- Research article
- Open Access
- Open Peer Review
Clearing the air: improving smoke-free policy compliance at the national oncology hospital in Armenia
© Movsisyan et al.; licensee BioMed Central. 2014
- Received: 4 August 2014
- Accepted: 8 December 2014
- Published: 13 December 2014
Smoke-free policies shown to reduce population exposure to secondhand smoke (SHS) are the norm in hospitals in many countries around the world. Armenia, a transition economy in the South Caucasus, has one of the highest male smoking rates in the European region. Although smoking in healthcare facilities has been banned since 2005, compliance with this ban has been poor due to lack of implementation and enforcement mechanisms and social acceptability of smoking. The study aimed to develop and test a model intervention to address the lack of compliance with the de jure smoking ban. The national oncology hospital was chosen as the intervention site.
This study used employee surveys and objective measurements of respirable particles (PM2.5) and air nicotine as markers of indoor air pollution before and after the intervention. The intervention developed in partnership with the hospital staff included an awareness campaign on SHS hazards, creation of no-smoking environment and building institutional capacity through training of nursing personnel on basics of tobacco control. The survey analysis included paired t-test and McNemar’s test. The log-transformed air nicotine and PM2.5 data were analyzed using paired t-test.
The survey showed significant improvement in the perceived quality of indoor air, reduced worksite exposure to SHS and increased employees’ awareness of the smoke-free policy. The number of employees reporting compliance with the hospital smoke-free policy increased from 36.0% to 71.9% (p < 0.001). The overall indoor PM2.5 concentration decreased from 222 μg/m3 GM (95% CI = 216-229) to 112 μg/m3 GM (95% CI = 99-127). The overall air nicotine level reduced from 0.59 μg/ m3 GM (95% CI = 0.38-0.91) to 0.48 μg/ m3 GM (95% CI = 0.25-0.93).
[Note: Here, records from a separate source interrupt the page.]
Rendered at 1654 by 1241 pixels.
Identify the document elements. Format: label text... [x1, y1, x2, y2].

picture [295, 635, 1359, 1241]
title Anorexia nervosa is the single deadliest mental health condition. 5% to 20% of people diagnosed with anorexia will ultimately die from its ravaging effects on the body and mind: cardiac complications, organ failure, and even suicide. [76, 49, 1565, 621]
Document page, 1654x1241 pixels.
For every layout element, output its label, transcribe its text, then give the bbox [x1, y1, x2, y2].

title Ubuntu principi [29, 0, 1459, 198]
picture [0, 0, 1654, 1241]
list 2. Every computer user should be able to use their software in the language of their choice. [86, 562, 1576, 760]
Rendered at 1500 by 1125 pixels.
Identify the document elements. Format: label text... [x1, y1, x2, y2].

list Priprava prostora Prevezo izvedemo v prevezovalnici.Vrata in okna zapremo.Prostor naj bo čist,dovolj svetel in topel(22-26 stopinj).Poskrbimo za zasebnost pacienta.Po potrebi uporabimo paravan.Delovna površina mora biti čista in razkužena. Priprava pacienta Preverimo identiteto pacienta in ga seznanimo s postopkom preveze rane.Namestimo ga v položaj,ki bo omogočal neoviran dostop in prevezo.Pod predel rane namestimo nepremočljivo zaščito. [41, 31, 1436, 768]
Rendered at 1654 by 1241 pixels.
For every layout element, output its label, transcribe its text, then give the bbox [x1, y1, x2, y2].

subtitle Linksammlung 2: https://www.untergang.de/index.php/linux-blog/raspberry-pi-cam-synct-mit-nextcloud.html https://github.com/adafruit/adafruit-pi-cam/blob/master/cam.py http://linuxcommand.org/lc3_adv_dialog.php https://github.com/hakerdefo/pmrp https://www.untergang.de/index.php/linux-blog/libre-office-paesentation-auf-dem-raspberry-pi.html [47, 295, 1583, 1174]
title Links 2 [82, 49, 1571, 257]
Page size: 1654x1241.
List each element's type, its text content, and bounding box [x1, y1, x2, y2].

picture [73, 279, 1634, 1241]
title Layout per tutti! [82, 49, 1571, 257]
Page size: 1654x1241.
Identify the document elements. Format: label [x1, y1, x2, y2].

The three-faceted intervention developed and implemented in partnership with the hospital administration and staff was effective in reducing worksite SHS exposure in the hospital. This model can facilitate a tangible improvement in compliance with smoke-free policies as the first step toward a smoke-free hospital and serve as a model for similar settings in transition countries such Armenia that have failed to implement the adopted smoke-free policies.
- Smoke-free policy
- Smoke-free hospital
- Secondhand smoke (SHS)
- Indoor tobacco smoke pollution
- Policy compliance
- Transition economies
As part of a comprehensive tobacco control strategy, smoke-free policies have been shown to reduce exposure to secondhand smoke, increase quitting rates and reduce overall smoking prevalence [1, 2]. There is less resistance to establishing smoke-free hospitals because of their mission of prompting health. Hospitals can serve an important access points to deliver smoking cessation advice  and healthcare professionals can be important role models to promote smoke-free norms and behaviors [4, 5].
Clearing hospitals from tobacco smoke is still underway around the world. Most of the evidence on successful smoke-free policy interventions is based on the US or other high-income countries where a major shift occurred based on evidence of the harmful health effects of secondhand smoke (SHS) [1, 6–8]. However, little data are available in transitional countries where resources are scarce to effectively implement health policies protecting the public from SHS exposure. Furthermore, more research needs to focus on what can be done when an institution has a policy but fails to adequately implement or enforce it leading to poor compliance and occurrence of smoking where it is formally prohibited.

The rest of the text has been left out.